このランキングを分析すると、人気の観光地は大きく3つに分類することができる。三亜、アモイに代表される臨海地域、雲南、貴州、四川といった標高の高い地域、長白山、黄山に代表される高山地域である。これらの観光地は観光スポットも集中しており、空気も良い。中でも昆明は、中国環境緑皮書『中国環境発展報告2012』に記載されている全国31の都市・直轄市の中で、大気質ランキングで第2位である。
観光客の「足」による投票
中国旅游研究院が発表した『2013年全国観光客満足度報告』によると、2013年、全国の観光客満足度は四半期ごとに下降しており、全年の指数は74.88で「一般レベル」であった。中国旅游研究院産業所の李仲広所長は、満足度が低下した主要な原因の1つに、大気質など都市環境における敏感な要素を挙げる。観光市場において北京は、春節の連休について言えば、多くの観光商品価格が下落しており、一部には下げ幅が50%以上になった商品もある。
現在は、海南、雲南などへの「肺洗浄ツアー」が依然として人気商品である。中でも、最近最も注目を集めているのが三亜である。業界関係者は、暖かくなるにつれて出かける人も増え、「肺洗浄ツアー」はより活況を呈するだろうと予測する。
この「肺洗浄ツアー」人気は、まさに観光客が「足」で投票した結果である。旅の質やレジャー体験を重視する時代になり、大気質はすでに、多くの観光客が観光地を選ぶ際の譲れない条件となっている。
スモッグ問題で北部地域の多くが観光客を減らすなか、森林面積率が35年連続で全国トップを維持している福建省は、積極的に「清新な福建」をスローガンに打ち出し、「森林酸素バー」、「肺洗浄の旅」などのエコツアー商品が観光客に喜ばれている。近日、福建省は観光特別資金を充てて、省内の50カ所の3A以上の「自然景区」に大気モニタリングスポットを設置し、全国に先んじて50カ所の「自然景区」の大気質指数を公布し、観光客に提供する。福建省はこのスタイルで国内外の観光客向けに福建の優れた自然環境と大気質を示し、側面から観光を促進したいとしている。

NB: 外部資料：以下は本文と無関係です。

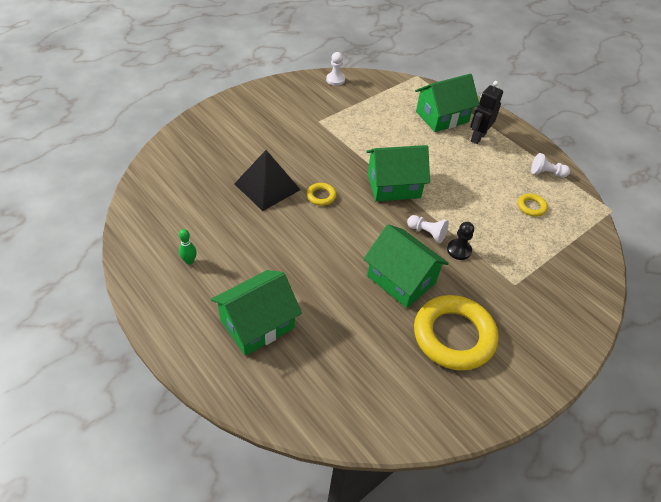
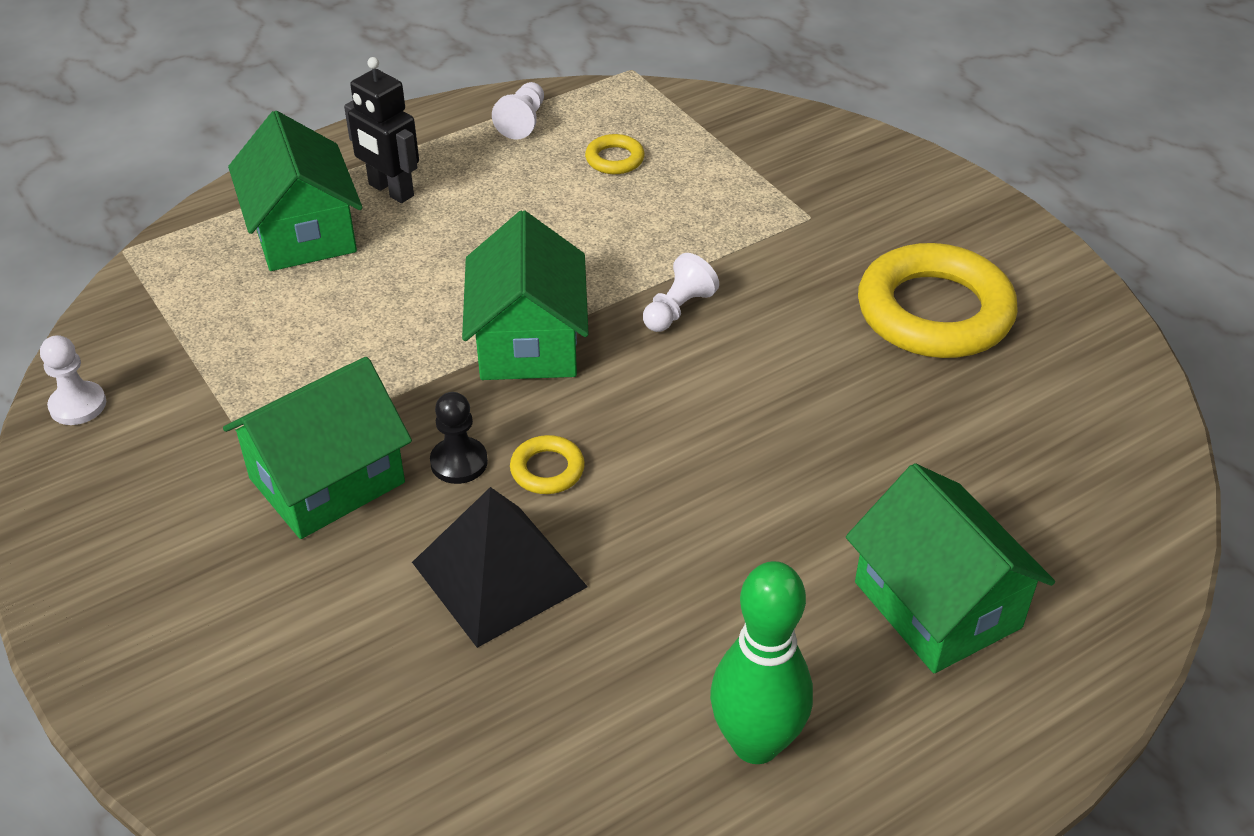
camera: 80 degrees left, 5 degrees down
green bowling pin [179,229,197,265] -> green bowling pin [710,561,813,764], size x2.23
green house [364,225,449,308] -> green house moved to [223,357,412,539]
black pawn [447,222,474,260] -> black pawn moved to [430,392,488,484]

中国唯一の熱帯島しょの省として最大の熱帯雨林を有する海南は、自然観光資源に恵まれ、これまでずっとエコツアーを海南観光の力点としてきた。いま、 観光客のきれいな空気へのこだわりが、海南のエコツアー開発の新たな足がかりとなった。昨年の冬から、海南のきれいな空気が多くの観光客に強い印象を与え、ネットによる相互作用で、より多くの人を引き寄せている。
僻地の後発優位性を期待
楊?張さんは雲南省臨滄市滄源県に農家楽(民宿)を開き、現在、3つ星観光レストランを申請中である。楊?張さんの農家楽は翁丁村にあるが、村には彼のように農家楽を営む者が多い。翁丁村にはこれといった産業はなく、農業の収穫も良くない。まさに観光開発が、立ち遅れた村の様相を変えた。元々あった茅葺き家屋は残し、道路、?(ワ)王府、?(ワ)族民族陳列室などを造った。楊?張さんの眼に映る「山間の僻地」には、観光客を引き付ける独特の魅力があった。
同じく、青海も保護区独特の自然資源と豊かな自然の景観を十分に活用し、積極的にエコツアーを開拓している。現在、青海にはすでに、青海湖保護区のバードウォッチング観光、大通北川源区保護区観光、孟達保護区の森林観光、可可西里保護区の探検観光など特色あるエコツアー商品を揃え、毎年多くの観光客を引き寄せている。
立ち遅れた西部地域においては、如何により多くの観光客を引き寄せ、観光業を持続発展させるかがかねてより重要な課題であった。「肺洗浄ツアー」人気が人々の生態環境への関心を誘発した。今後は、強力なエコツアー開発によって、西部地域の観光業発展における後発優位性を期待できるかもしれない。